This image — labelled “Map of Palestine, 1828” — is not an authentic historical map from 1828 but a modern creation designed to give the impression of one.
Rebuttal
1.No 1828 Map Named “Palestine” Exists in This Form
In 1828, the land shown here was part of the Ottoman Empire, specifically the Vilayets (provinces) of Sidon, Beirut, and Damascus, and the Sanjak (district) of Jerusalem. There was no political or administrative entity called “Palestine” at that time.
2.Town Names Are Modern or Anachronistic
•The Arabic spellings and transliterations such as “Qalqlya” and “Ramallah” reflect modern orthography not used in 19th-century cartography.
•Some of these towns existed historically but would not appear in that spelling or in that typeface on maps from the 1820s.
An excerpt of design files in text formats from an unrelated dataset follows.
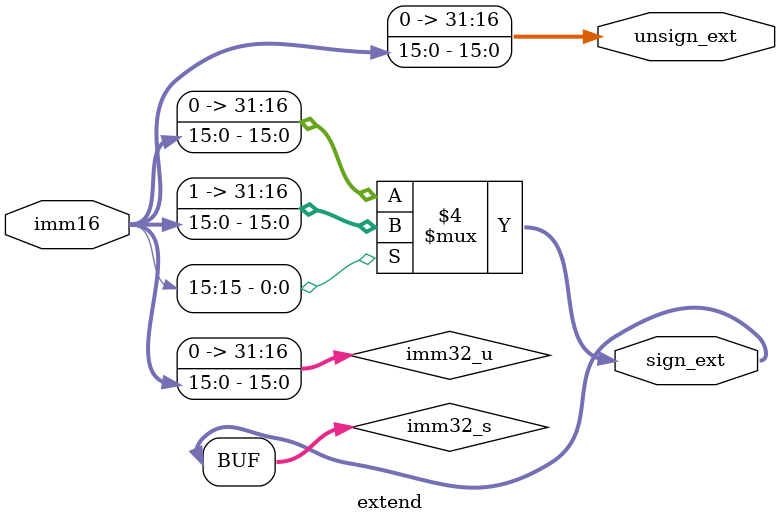
<source format=v>
`timescale 1ns / 1ps
module extend(
    input [15:0]imm16,
    output [31:0]sign_ext,
    output [31:0]unsign_ext
    );

    reg [31:0]imm32_s;
    assign sign_ext = imm32_s;
    reg [31:0]imm32_u;
    assign unsign_ext = imm32_u;

    always @*
    begin
        imm32_u = {16'h0000,imm16};
        if (imm16[15]==1) begin
            imm32_s = {16'hffff,imm16};
        end
        else
        begin
            imm32_s = {16'h0000,imm16};
        end
    end
    
    


endmodule

</source>
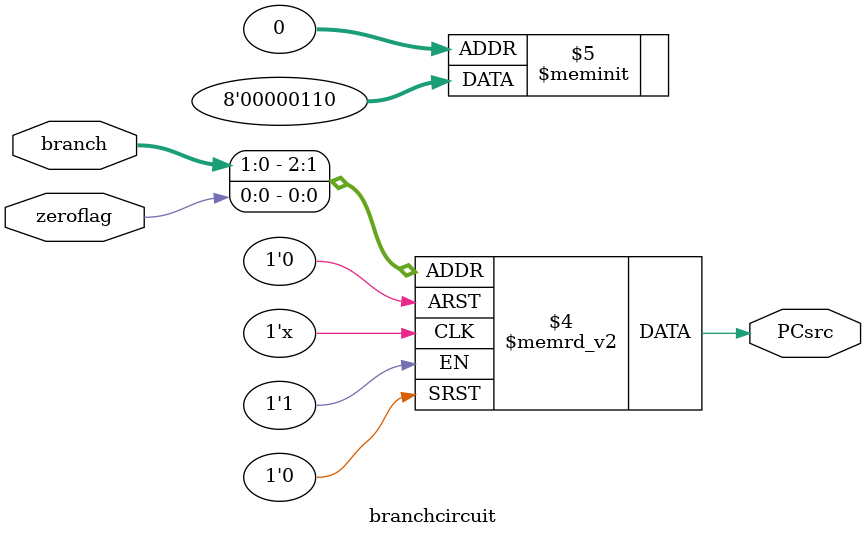
<source format=sv>
module branchcircuit(
	input logic [1:0] branch, //this is the control signal 'branch', based on the operation
	//we choose it determines if we should alter PCsrc so as to branch
	input logic zeroflag, //this is the zeroflag output from the ALU
	output logic PCsrc
	);

	//I have determined and drawn the structural circuit model for this branch operation, but
	//will code its operation behaviourally
	
	always_comb
	case({branch,zeroflag})
		3'b000 :PCsrc = 0;
		3'b001 :PCsrc = 1;
		3'b010 :PCsrc = 1;
		3'b011 :PCsrc = 0;
		3'b100 :PCsrc = 0;
		3'b101 :PCsrc = 0;
		3'b110 :PCsrc = 0;
		3'b111 :PCsrc = 0;
	endcase

endmodule
</source>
•The label “Negev” is a 20th-century usage, popularised after the British Mandate period, not by the Ottomans.
3.Cartographic Evidence
Verified maps from the early 19th century — for example, by Jacotin (1799–1801) for Napoleon’s survey or by Heinrich Kiepert (1841–1845) — show the region under Ottoman administrative divisions and label the area variously as “Holy Land”, “Southern Syria”, or “Palestine” in a broad geographical sense, not as a defined state.
4.Purpose and Context
Such maps circulate today mainly in online discussions to assert continuous Palestinian national identity before the British Mandate. While Palestinian Arabs indeed lived throughout the region for centuries, this specific map is ahistorical — it uses modern design and nomenclature to evoke a past political unity that did not exist under that name in 1828.
Conclusion:
This “Map of Palestine 1828” is a modern illustrative or propagandistic map, not a genuine artefact from the period. Authentic 1820s maps show the area as Ottoman Syria, with districts like Jerusalem, Acre, and Gaza, but no separate country called “Palestine.”